Limitations & Future Work

  • Limitations acknowledged by authors: (1) Analysis is limited to single-epoch, academic-scale settings; (2) Only one simple form of symmetry loss was tested; (3) Architecture-agnostic equivariance methods (e.g., frame averaging) were not covered; (4) Impact of denoising pre-training was not evaluated.
  • Potential improvements: Developing a theory to explain why the 3D rotation group causes such massive changes in scaling exponents; extending the hierarchy to industrial-scale foundation models with denoising objectives.
  • vs. Brehmer et al. (2025): Brehmer reported that non-equivariant models have larger parameter exponents \(\alpha\) and might catch up to equivariant models; this paper finds the opposite. The discrepancy likely stems from task differences and how "scaling" is defined.
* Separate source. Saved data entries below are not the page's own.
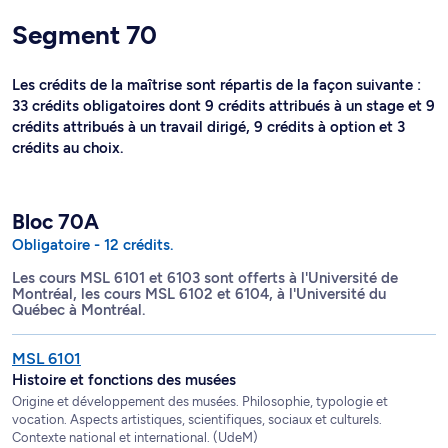
Segment 70
Les crédits de la maîtrise sont répartis de la façon suivante :
33 crédits obligatoires dont 9 crédits attribués à un stage et 9
crédits attribués à un travail dirigé, 9 crédits à option et 3
crédits au choix.
Bloc 70A
Obligatoire - 12 crédits.
Les cours MSL 6101 et 6103 sont offerts à l'Université de
Montréal, les cours MSL 6102 et 6104, à l'Université du
Québec à Montréal.
MSL 6101
Histoire et fonctions des musées
Origine et développement des musées. Philosophie, typologie et
vocation. Aspects artistiques, scientifiques, sociaux et culturels.
Contexte national et international. (UdeM)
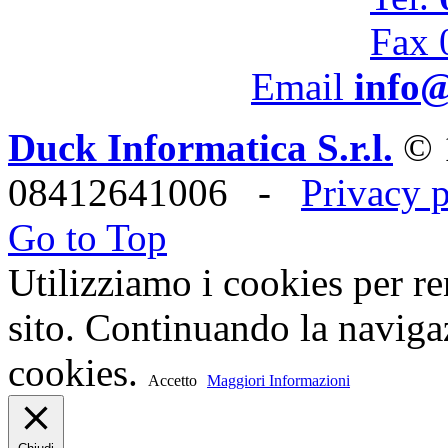
Fax 
Email
info@
Duck Informatica S.r.l.
© 
08412641006 -
Privacy 
Go to Top
Utilizziamo i cookies per re
sito. Continuando la navigaz
cookies.
Accetto
Maggiori Informazioni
  • vs. Kaplan / Hoffmann (Language Scaling): This work recovers the Chinchilla-style \(N \propto D\) scaling but breaks the empirical precedent that architectures share the same exponent.
  • vs. Batzner et al. (2022): Previous work observed architecture-dependent scaling only in the data dimension; this paper provides a complete picture across \(C, D,\) and \(N\) with dual compute metrics.

Rating

  • Novelty: ⭐⭐⭐⭐⭐ Challenges the "scale replaces symmetry" narrative with clean experimental evidence.
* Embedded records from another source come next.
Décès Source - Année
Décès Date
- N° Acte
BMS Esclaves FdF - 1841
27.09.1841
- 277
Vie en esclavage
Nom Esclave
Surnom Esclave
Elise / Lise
  • Experimental Thoroughness: ⭐⭐⭐⭐⭐ Four architectures, three axes, dual compute metrics, plus several detailed ablations.
  • Writing Quality: ⭐⭐⭐⭐ Clear logic and rich tables, though requires familiarity with scaling law fitting to grasp fully.
  • Value: ⭐⭐⭐⭐⭐ Provides empirical recipes and evidence for explicit symmetry encoding in large-scale geometric AI.